IC50 of JOLE and JOLE-AgNPs against 5637 bladder cancer cell line and MCF-7 breast cancer cell line in comparison to Etoposide as a reference standard. Data were analyzed using one-way ANOVA followed by Tukey’s test. Each value represents the mean ± S.D. for n = 3. Values are compared to reference standard, **p<0.01, ***p<0.001.

Conclusion

Medicinal plants, namely, aqueous extracts of fresh leaves of Jasminum officinale L. can be used as bioreduction agents to produce clean, inexpensive, ecofriendly silver nanoparticles and a safe method that has not used any toxic substance and consequently does not have side effects.
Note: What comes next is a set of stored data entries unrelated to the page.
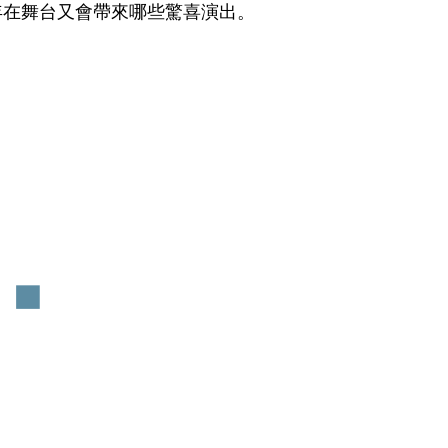
年在舞台又會帶來哪些驚喜演出。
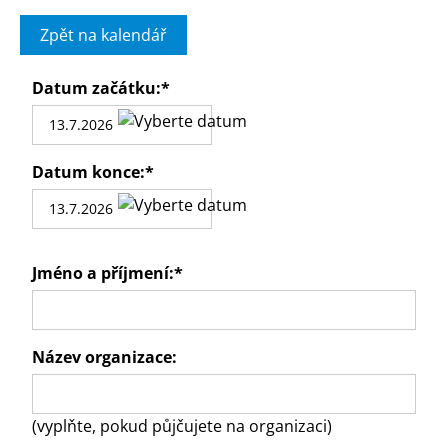
Zpět na kalendář
Datum začátku:
*
Datum konce:
*
Jméno a příjmení:
*
Název organizace:
(vyplňte, pokud půjčujete na organizaci)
Nanoparticles formation was observed by the color change of J. officinale extract into a brownish-yellow. Color changes that occur indicate that AgNO3 was reduced and Ag nanoparticles have been formed. HPLC-PDA/MS/MS tentatively identified 51 compounds of different classes; secoiridoid glycosides as a major class of compounds, phenolic acids and flavonoids. Formation of silver nanoparticles were proved physically through color change of the extract solution to a brownish-yellow color. UV spectra showed a broad absorption peak at λmax = 363 nm, which represents spherical and aggregated NPs, The biosynthesized AgNPs were predominantly spherical in shape with an average size of 9.22 nm by TEM. The face cubic center (fcc) nature of silver nanoparticles was proved by XRD diffractogram. Zeta potential values of AgNPs were measured −25.5±0.7 silver nanoparticles proved the stability of these silver nanoparticles with JOLE-AgNPs exhibiting high cytotoxic activity towards 5637 and MCF-7 cell lines compared to the cytotoxic activities of JOLE with an IC50 of 13.09 µg/mL and 9.3 µg/mL, respectively, The formed silver nanoparticles showed high cytotoxic activities and can be introduced as a new alternative cytotoxic medication.